INSTRUCTIONS TO FOLLOW:
Repeat every entry exactly as it appears.

**** WORKING DATA ****

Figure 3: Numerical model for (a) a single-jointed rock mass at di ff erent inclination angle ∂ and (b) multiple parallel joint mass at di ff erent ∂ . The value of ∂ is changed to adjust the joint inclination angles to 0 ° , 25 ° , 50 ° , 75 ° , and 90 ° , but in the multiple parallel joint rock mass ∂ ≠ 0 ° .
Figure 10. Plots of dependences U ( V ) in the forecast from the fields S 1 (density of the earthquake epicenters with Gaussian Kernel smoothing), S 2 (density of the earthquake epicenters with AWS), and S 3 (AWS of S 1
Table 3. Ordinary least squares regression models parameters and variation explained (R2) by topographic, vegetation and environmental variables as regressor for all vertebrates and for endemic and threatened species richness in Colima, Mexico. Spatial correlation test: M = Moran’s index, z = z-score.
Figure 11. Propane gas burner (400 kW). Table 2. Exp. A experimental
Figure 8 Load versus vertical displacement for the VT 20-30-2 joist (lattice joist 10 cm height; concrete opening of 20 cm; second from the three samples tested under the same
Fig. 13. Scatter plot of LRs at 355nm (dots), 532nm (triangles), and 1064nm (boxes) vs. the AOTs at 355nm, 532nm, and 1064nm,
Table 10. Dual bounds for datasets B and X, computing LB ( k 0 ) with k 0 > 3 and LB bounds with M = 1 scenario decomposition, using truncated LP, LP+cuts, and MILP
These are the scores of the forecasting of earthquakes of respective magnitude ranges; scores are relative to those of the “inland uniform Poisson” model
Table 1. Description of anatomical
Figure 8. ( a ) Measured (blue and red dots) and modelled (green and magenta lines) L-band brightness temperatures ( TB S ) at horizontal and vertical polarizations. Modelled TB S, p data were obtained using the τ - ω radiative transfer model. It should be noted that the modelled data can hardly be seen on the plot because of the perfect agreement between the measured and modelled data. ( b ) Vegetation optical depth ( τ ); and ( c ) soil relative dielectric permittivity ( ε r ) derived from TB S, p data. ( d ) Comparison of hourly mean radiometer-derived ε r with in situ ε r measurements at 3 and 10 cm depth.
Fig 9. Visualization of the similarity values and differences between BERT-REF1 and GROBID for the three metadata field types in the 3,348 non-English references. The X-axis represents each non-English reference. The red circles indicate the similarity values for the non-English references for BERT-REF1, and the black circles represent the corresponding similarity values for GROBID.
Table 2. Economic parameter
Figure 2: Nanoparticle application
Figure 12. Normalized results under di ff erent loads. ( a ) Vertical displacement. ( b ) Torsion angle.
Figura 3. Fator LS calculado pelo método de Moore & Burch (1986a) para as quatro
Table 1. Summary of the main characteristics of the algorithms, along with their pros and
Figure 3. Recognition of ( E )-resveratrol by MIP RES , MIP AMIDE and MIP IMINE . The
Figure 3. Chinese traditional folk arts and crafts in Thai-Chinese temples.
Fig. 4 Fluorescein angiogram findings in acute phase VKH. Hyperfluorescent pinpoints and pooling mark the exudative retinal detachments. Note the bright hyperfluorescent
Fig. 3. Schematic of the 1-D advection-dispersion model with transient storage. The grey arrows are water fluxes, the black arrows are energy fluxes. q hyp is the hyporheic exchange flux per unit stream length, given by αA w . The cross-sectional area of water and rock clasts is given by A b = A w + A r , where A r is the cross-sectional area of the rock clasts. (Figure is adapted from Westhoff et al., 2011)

****

TASK OUTPUT:
Figure 3: Numerical model for (a) a single-jointed rock mass at di ff erent inclination angle ∂ and (b) multiple parallel joint mass at di ff erent ∂ . The value of ∂ is changed to adjust the joint inclination angles to 0 ° , 25 ° , 50 ° , 75 ° , and 90 ° , but in the multiple parallel joint rock mass ∂ ≠ 0 ° .
Figure 10. Plots of dependences U ( V ) in the forecast from the fields S 1 (density of the earthquake epicenters with Gaussian Kernel smoothing), S 2 (density of the earthquake epicenters with AWS), and S 3 (AWS of S 1
Table 3. Ordinary least squares regression models parameters and variation explained (R2) by topographic, vegetation and environmental variables as regressor for all vertebrates and for endemic and threatened species richness in Colima, Mexico. Spatial correlation test: M = Moran’s index, z = z-score.
Figure 11. Propane gas burner (400 kW). Table 2. Exp. A experimental
Figure 8 Load versus vertical displacement for the VT 20-30-2 joist (lattice joist 10 cm height; concrete opening of 20 cm; second from the three samples tested under the same
Fig. 13. Scatter plot of LRs at 355nm (dots), 532nm (triangles), and 1064nm (boxes) vs. the AOTs at 355nm, 532nm, and 1064nm,
Table 10. Dual bounds for datasets B and X, computing LB ( k 0 ) with k 0 > 3 and LB bounds with M = 1 scenario decomposition, using truncated LP, LP+cuts, and MILP
These are the scores of the forecasting of earthquakes of respective magnitude ranges; scores are relative to those of the “inland uniform Poisson” model
Table 1. Description of anatomical
Figure 8. ( a ) Measured (blue and red dots) and modelled (green and magenta lines) L-band brightness temperatures ( TB S ) at horizontal and vertical polarizations. Modelled TB S, p data were obtained using the τ - ω radiative transfer model. It should be noted that the modelled data can hardly be seen on the plot because of the perfect agreement between the measured and modelled data. ( b ) Vegetation optical depth ( τ ); and ( c ) soil relative dielectric permittivity ( ε r ) derived from TB S, p data. ( d ) Comparison of hourly mean radiometer-derived ε r with in situ ε r measurements at 3 and 10 cm depth.
Fig 9. Visualization of the similarity values and differences between BERT-REF1 and GROBID for the three metadata field types in the 3,348 non-English references. The X-axis represents each non-English reference. The red circles indicate the similarity values for the non-English references for BERT-REF1, and the black circles represent the corresponding similarity values for GROBID.
Table 2. Economic parameter
Figure 2: Nanoparticle application
Figure 12. Normalized results under di ff erent loads. ( a ) Vertical displacement. ( b ) Torsion angle.
Figura 3. Fator LS calculado pelo método de Moore & Burch (1986a) para as quatro
Table 1. Summary of the main characteristics of the algorithms, along with their pros and
Figure 3. Recognition of ( E )-resveratrol by MIP RES , MIP AMIDE and MIP IMINE . The
Figure 3. Chinese traditional folk arts and crafts in Thai-Chinese temples.
Fig. 4 Fluorescein angiogram findings in acute phase VKH. Hyperfluorescent pinpoints and pooling mark the exudative retinal detachments. Note the bright hyperfluorescent
Fig. 3. Schematic of the 1-D advection-dispersion model with transient storage. The grey arrows are water fluxes, the black arrows are energy fluxes. q hyp is the hyporheic exchange flux per unit stream length, given by αA w . The cross-sectional area of water and rock clasts is given by A b = A w + A r , where A r is the cross-sectional area of the rock clasts. (Figure is adapted from Westhoff et al., 2011)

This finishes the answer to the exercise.